— Скажите, полковник, статьи, которые готовил Звонарев, вы смотрели лично?
Визировали перед тем, как они появлялись в газете?
— Конечно, смотрел, — хмыкнул Демидов, — а как же иначе. В нашем деле глаз да глаз нужен.
— Тогда у меня больше нет вопросов, — поднялся Дронго, протягивая полковнику руку, — спасибо вам.
— Заходите, если еще понадобится, — улыбнулся Демидов. — Вы ведь раньше, говорят, трудились по нашему ведомству. И тоже искали порошочек и его несунов.
— Когда это было, — грустно вздохнул Дронго, — в другой жизни. Мы тогда сотрудничали с «Интерполом».
— Наслышан. Хорошо сотрудничали. Говорят, вам даже дырки сделали?

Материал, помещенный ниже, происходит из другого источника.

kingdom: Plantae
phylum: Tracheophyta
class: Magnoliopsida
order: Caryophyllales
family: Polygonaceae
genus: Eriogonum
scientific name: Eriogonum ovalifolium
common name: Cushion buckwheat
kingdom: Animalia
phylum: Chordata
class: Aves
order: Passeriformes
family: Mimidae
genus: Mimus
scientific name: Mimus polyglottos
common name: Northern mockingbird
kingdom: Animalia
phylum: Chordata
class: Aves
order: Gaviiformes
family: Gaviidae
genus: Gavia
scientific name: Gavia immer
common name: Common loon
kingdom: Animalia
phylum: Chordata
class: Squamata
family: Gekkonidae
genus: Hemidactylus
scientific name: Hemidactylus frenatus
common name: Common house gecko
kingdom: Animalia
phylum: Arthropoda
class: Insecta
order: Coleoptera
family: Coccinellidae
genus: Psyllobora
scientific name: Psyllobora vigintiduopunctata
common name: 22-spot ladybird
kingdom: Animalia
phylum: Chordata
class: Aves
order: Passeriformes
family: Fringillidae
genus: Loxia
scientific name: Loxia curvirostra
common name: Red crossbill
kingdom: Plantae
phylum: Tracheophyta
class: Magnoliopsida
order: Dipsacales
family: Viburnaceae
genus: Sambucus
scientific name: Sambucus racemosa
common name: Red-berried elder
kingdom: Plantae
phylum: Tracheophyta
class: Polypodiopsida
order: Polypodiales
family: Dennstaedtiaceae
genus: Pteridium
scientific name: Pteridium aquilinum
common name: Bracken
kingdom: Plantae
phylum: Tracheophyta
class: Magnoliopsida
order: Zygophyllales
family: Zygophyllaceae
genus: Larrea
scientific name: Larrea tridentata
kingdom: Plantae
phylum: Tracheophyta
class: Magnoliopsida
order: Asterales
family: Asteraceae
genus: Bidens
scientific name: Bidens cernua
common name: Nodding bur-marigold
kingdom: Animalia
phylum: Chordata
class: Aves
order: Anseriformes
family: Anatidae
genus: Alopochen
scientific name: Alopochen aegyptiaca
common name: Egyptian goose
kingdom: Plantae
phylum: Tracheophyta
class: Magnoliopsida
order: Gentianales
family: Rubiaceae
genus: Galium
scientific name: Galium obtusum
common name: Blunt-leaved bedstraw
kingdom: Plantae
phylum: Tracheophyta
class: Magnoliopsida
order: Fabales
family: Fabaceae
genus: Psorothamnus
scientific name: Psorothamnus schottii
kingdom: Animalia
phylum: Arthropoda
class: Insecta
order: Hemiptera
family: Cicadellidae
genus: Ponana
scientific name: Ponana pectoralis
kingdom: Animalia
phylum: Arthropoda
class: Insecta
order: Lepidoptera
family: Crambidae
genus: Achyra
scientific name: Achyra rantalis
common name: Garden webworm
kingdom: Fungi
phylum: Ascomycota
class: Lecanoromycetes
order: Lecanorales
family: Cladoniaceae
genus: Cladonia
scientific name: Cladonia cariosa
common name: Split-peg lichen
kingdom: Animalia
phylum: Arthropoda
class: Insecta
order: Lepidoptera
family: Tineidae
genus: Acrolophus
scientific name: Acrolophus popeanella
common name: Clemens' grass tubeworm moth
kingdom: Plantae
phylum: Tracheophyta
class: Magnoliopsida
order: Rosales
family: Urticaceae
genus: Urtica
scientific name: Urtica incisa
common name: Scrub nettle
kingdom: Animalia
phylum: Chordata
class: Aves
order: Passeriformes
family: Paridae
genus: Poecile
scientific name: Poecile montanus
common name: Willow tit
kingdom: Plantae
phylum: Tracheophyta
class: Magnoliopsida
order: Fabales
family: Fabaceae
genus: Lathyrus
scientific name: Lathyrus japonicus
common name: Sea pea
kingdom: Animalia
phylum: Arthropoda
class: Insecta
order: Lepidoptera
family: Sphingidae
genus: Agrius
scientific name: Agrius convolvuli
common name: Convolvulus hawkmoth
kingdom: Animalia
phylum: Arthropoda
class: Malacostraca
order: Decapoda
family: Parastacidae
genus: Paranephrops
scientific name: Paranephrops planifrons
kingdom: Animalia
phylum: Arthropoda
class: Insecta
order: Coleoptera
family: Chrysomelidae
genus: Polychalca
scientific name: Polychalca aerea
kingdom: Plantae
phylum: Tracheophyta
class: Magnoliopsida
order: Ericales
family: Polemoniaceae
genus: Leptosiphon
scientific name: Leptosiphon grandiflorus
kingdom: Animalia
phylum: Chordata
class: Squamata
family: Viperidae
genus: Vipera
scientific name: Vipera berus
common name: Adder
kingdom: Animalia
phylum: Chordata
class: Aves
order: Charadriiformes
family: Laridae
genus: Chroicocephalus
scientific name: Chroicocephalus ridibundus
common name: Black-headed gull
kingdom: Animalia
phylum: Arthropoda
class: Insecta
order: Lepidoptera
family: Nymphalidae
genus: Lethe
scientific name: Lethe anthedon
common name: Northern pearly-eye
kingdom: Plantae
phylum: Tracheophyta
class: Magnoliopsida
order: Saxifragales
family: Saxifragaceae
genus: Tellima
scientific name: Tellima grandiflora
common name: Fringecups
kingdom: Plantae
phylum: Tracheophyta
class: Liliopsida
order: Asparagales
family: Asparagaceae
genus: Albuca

— И не одну, полковник. До свидания.
Он вышел из МУРа, когда часы показывали седьмой час. До назначенного времени оставалось около сорока минут, и он успел заехать домой, переодеться и даже принять душ. Белье, прилипающее к телу, особенно его раздражало. В семь часов вечера он входил в кафе «Флейта», где у него была назначена встреча с подполковником ФСБ Углановым, с которым в последнее время встречался Звонарев.
В зале было уже довольно многолюдно, и Дронго с трудом протиснулся в угол, к заказанному столику. На заранее договоренную с Углановым фамилию. Здесь подполковник ФСБ, очевидно, встречался со своими информаторами. Кафе облюбовала «панкующая» молодежь — торчащие дикобразными иглами волосы всех цветов радуги, оголенные руки и плечи парней и девиц украшала татуировка. Среди танцующих было несколько бритоголовых, несколько одетых в кожаную форму «мотоциклистов», почти все щеголяли в цепях, серьгах, продетых либо в правое ухо, либо в нос. У одной девушки кольцо торчало в оголенном пупке.
Дронго подумал, что он совсем не понимает эту публику. Или не хочет, поймал себя на мысли. Они другие — но чего хотят, к чему стремятся?
А разве в дни нашей молодости все понимали сумасшествие вокруг «Битлз» или «Роллинг стоунз»? В пятом классе он и еще несколько мальчишек отпустили волосы под знаменитую четверку Джона Леннона, и завуч отправила всех в парикмахерскую.
Тогда в знак протеста все мальчики класса постриглись наголо. И целых два месяца гордо сверкали бритыми лбами, стоически выдерживая насмешки ребят всей школы. Может, поведение нынешних «разноцветных» вполне укладывалось в бунт прежних длинноволосых. Впрочем, почему он так уж отделяет от себя новое поколение. До возраста полной мужской зрелости у него есть еще один год. Ему тридцать девять. Но он чувствовал себя гораздо старше, словно прожил уже несколько жизней, и в тридцать девять ощущал себя семидесятилетним стариком.